Qureshi Mobeen K, Ghaffar Ali, Tak Sameem, Khaled Ahmad
Trauma and Orthopaedics, East Lancashire NHS Hospitals, Blackburn, GBR.
Trauma and Orthopaedics, Kettering General Hospital, Kettering, GBR.
Cureus. 2020 Aug 28;12(8):e10092. doi: 10.7759/cureus.10092.

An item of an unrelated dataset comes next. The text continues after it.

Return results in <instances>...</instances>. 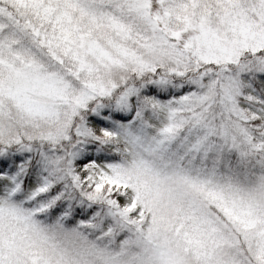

In the trauma situation where the trauma team is faced with a severely injured limb, it requires judicious thinking and evaluating not only the injury in isolation but the patient as a whole when considering the management options. The aim must be to give the best quality of life and avoid repeated admissions to hospital for associated complications in the future. The decision to amputate or salvage a limb should be based on numerous factors, such as the patient's pre-injury status, injury factors (soft tissue injury, location, contamination and physiological status), patient's wish and available resources. The biggest challenge when faced with a complex limb injury is deciding what management route to take with a satisfactory outcome for the patient being the main goal. Many studies have been undertaken looking at the outcome of successful limb salvage versus primary amputation. Studies such as the Learning Early About Peanut Allergy (LEAP) study have concluded that there was no difference of outcome at the two-year stage between the two strategies.
在创伤团队面对严重受伤肢体的创伤情况下,在考虑治疗方案时,不仅需要审慎思考和评估孤立的损伤情况,还需对患者整体状况进行评估。目标必须是给予最佳生活质量,并避免患者未来因相关并发症而反复入院。截肢或保肢的决定应基于众多因素,如患者受伤前的状况、损伤因素(软组织损伤、位置、污染和生理状态)、患者意愿以及可用资源。面对复杂肢体损伤时,最大的挑战是决定采取何种治疗途径,以患者获得满意结果为主要目标。已经开展了许多研究来观察成功保肢与一期截肢的结果。诸如“早期了解花生过敏”(LEAP)研究等得出结论,在两年阶段,这两种策略的结果没有差异。